• Aim of the exercise
Reproduce the text read from every one of the records below, line for line and unchanged, and leave the pictures out of your answer.
┄┄┄┄┄┄┄┄┄┄
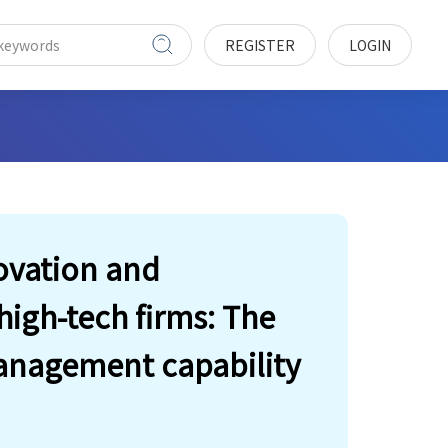
REGISTER
LOGIN
ovation and
igh-tech firms: The
anagement capability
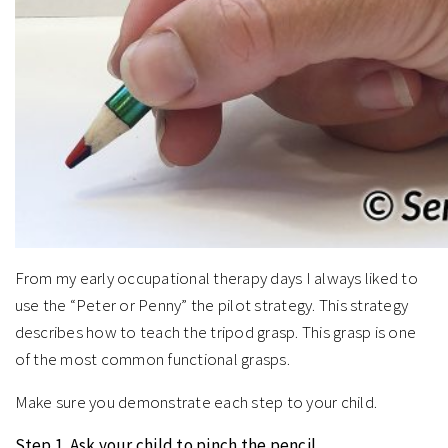
From my early occupational therapy days I always liked to
use the “Peter or Penny” the pilot strategy. This strategy
describes how to teach the tripod grasp. This grasp is one
of the most common functional grasps.
Make sure you demonstrate each step to your child.
Step 1. Ask your child to pinch the pencil.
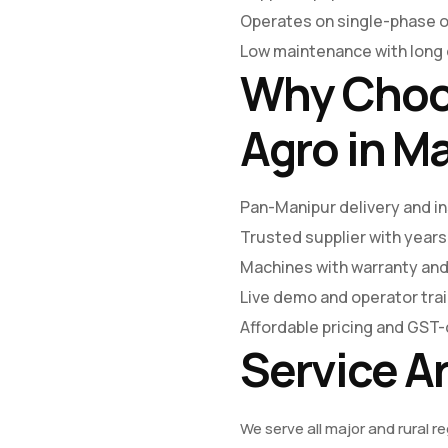
Operates on single-phase 
Low maintenance with long o
Why Choo
Agro in M
Pan-Manipur delivery and in
Trusted supplier with years
Machines with warranty and
Live demo and operator trai
Affordable pricing and GST-
Service A
We serve all major and rural r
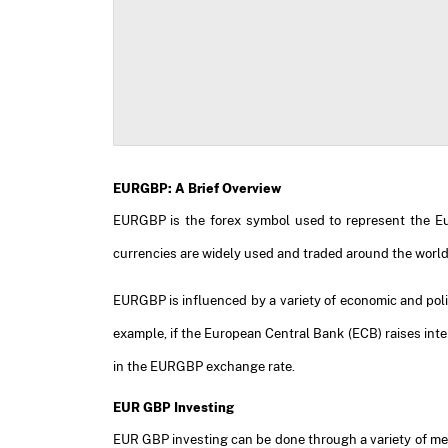
EURGBP: A Brief Overview
EURGBP is the forex symbol used to represent the Euro
currencies are widely used and traded around the world
EURGBP is influenced by a variety of economic and politi
example, if the European Central Bank (ECB) raises inte
in the EURGBP exchange rate.
EUR GBP Investing
EUR GBP investing can be done through a variety of mea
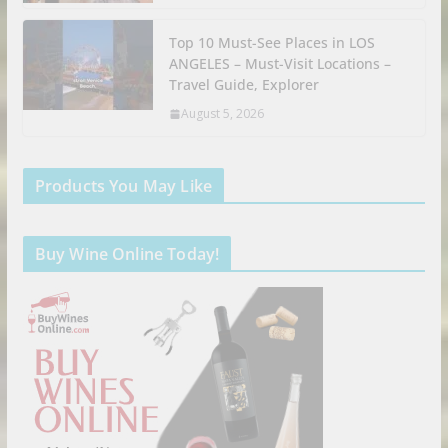
Top 10 Must-See Places in LOS
ANGELES – Must-Visit Locations –
Travel Guide, Explorer
August 5, 2026
Products You May Like
Buy Wine Online Today!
┄┄┄┄┄┄┄┄┄┄
• Expected answer
REGISTER
LOGIN
ovation and
igh-tech firms: The
anagement capability
From my early occupational therapy days I always liked to
use the “Peter or Penny” the pilot strategy. This strategy
describes how to teach the tripod grasp. This grasp is one
of the most common functional grasps.
Make sure you demonstrate each step to your child.
Step 1. Ask your child to pinch the pencil.
Operates on single-phase 
Low maintenance with long o
Why Choo
Agro in M
Pan-Manipur delivery and in
Trusted supplier with years
Machines with warranty and
Live demo and operator trai
Affordable pricing and GST-
Service A
We serve all major and rural r
EURGBP: A Brief Overview
EURGBP is the forex symbol used to represent the Euro
currencies are widely used and traded around the world
EURGBP is influenced by a variety of economic and politi
example, if the European Central Bank (ECB) raises inte
in the EURGBP exchange rate.
EUR GBP Investing
EUR GBP investing can be done through a variety of mea
Top 10 Must-See Places in LOS
ANGELES – Must-Visit Locations –
Travel Guide, Explorer
August 5, 2026
Products You May Like
Buy Wine Online Today!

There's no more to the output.